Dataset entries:

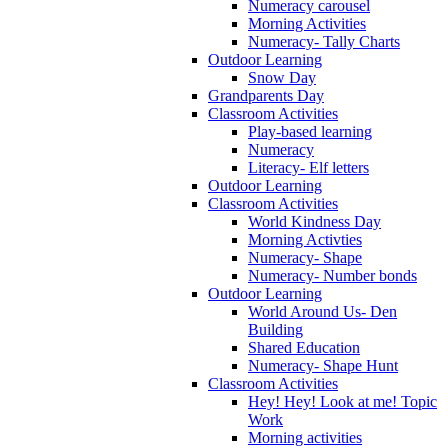
Numeracy carousel
Morning Activities
Numeracy- Tally Charts
Outdoor Learning
Snow Day
Grandparents Day
Classroom Activities
Play-based learning
Numeracy
Literacy- Elf letters
Outdoor Learning
Classroom Activities
World Kindness Day
Morning Activties
Numeracy- Shape
Numeracy- Number bonds
Outdoor Learning
World Around Us- Den
Building
Shared Education
Numeracy- Shape Hunt
Classroom Activities
Hey! Hey! Look at me! Topic
Work
Morning activities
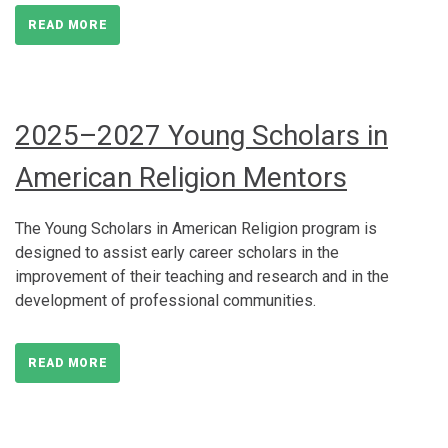
READ MORE
2025–2027 Young Scholars in
American Religion Mentors
The Young Scholars in American Religion program is
designed to assist early career scholars in the
improvement of their teaching and research and in the
development of professional communities.
READ MORE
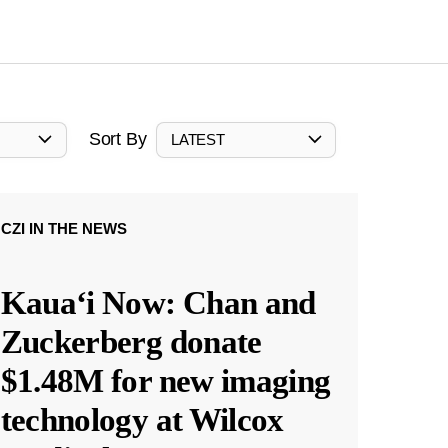
Sort By
LATEST
CZI IN THE NEWS
Kauaʻi Now: Chan and
Zuckerberg donate
$1.48M for new imaging
technology at Wilcox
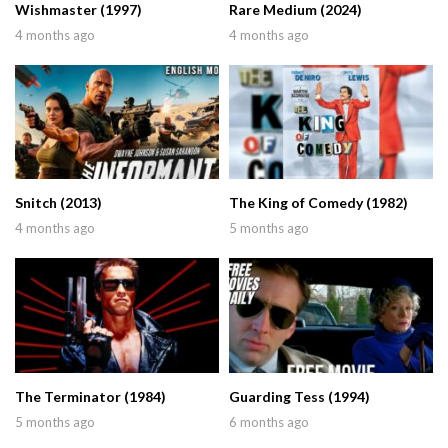
Wishmaster (1997)
Rare Medium (2024)
4 months ago
4 months ago
Snitch (2013)
The King of Comedy (1982)
4 months ago
5 months ago
The Terminator (1984)
Guarding Tess (1994)
5 months ago
6 months ago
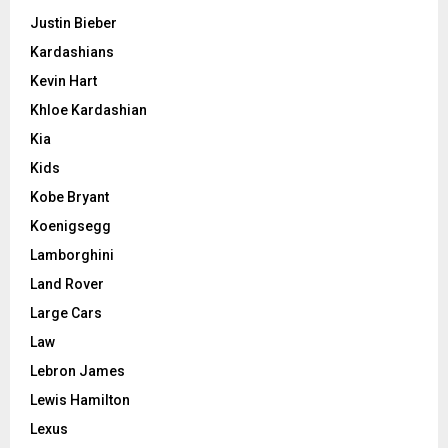
Justin Bieber
Kardashians
Kevin Hart
Khloe Kardashian
Kia
Kids
Kobe Bryant
Koenigsegg
Lamborghini
Land Rover
Large Cars
Law
Lebron James
Lewis Hamilton
Lexus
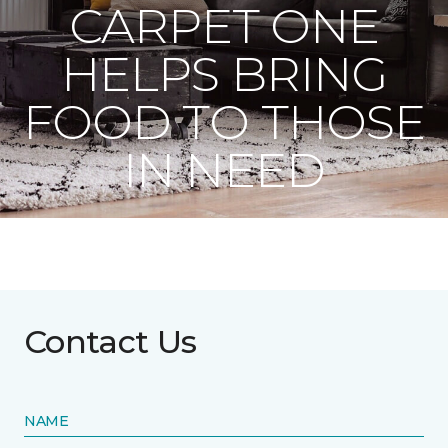
CARPET ONE
HELPS BRING
FOOD TO THOSE
IN NEED
Contact Us
NAME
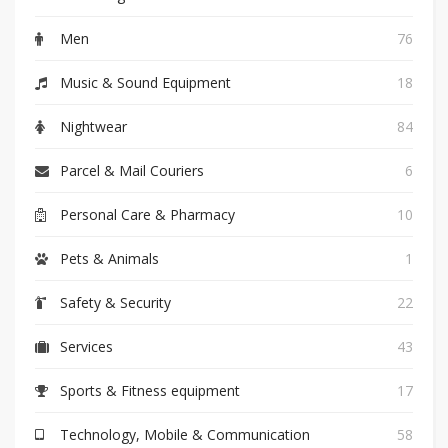
Men
76
Music & Sound Equipment
18
Nightwear
84
Parcel & Mail Couriers
6
Personal Care & Pharmacy
10
Pets & Animals
1
Safety & Security
22
Services
43
Sports & Fitness equipment
17
Technology, Mobile & Communication
58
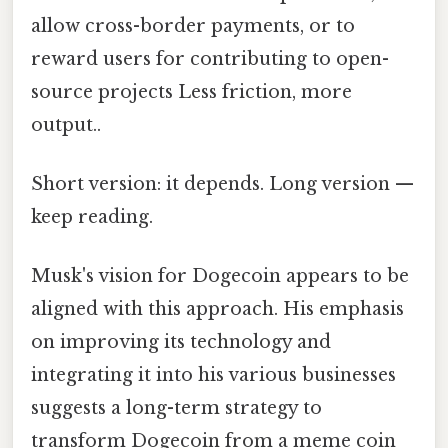
allow cross-border payments, or to
reward users for contributing to open-
source projects Less friction, more
output..
Short version: it depends. Long version —
keep reading.
Musk's vision for Dogecoin appears to be
aligned with this approach. His emphasis
on improving its technology and
integrating it into his various businesses
suggests a long-term strategy to
transform Dogecoin from a meme coin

- Your objective -
Copy the lines from the start of the material through the line containing "technology at Wilcox", swapping "Outdoor Learning" for "Outdoor Play" wherever it occurs and keeping everything else the same. Leave out the pictures, and give nothing beyond those lines.

- Problem solution -
Numeracy carousel
Morning Activities
Numeracy- Tally Charts
Outdoor Play
Snow Day
Grandparents Day
Classroom Activities
Play-based learning
Numeracy
Literacy- Elf letters
Outdoor Play
Classroom Activities
World Kindness Day
Morning Activties
Numeracy- Shape
Numeracy- Number bonds
Outdoor Play
World Around Us- Den
Building
Shared Education
Numeracy- Shape Hunt
Classroom Activities
Hey! Hey! Look at me! Topic
Work
Morning activities
READ MORE
2025–2027 Young Scholars in
American Religion Mentors
The Young Scholars in American Religion program is
designed to assist early career scholars in the
improvement of their teaching and research and in the
development of professional communities.
READ MORE
Sort By
LATEST
CZI IN THE NEWS
Kauaʻi Now: Chan and
Zuckerberg donate
$1.48M for new imaging
technology at Wilcox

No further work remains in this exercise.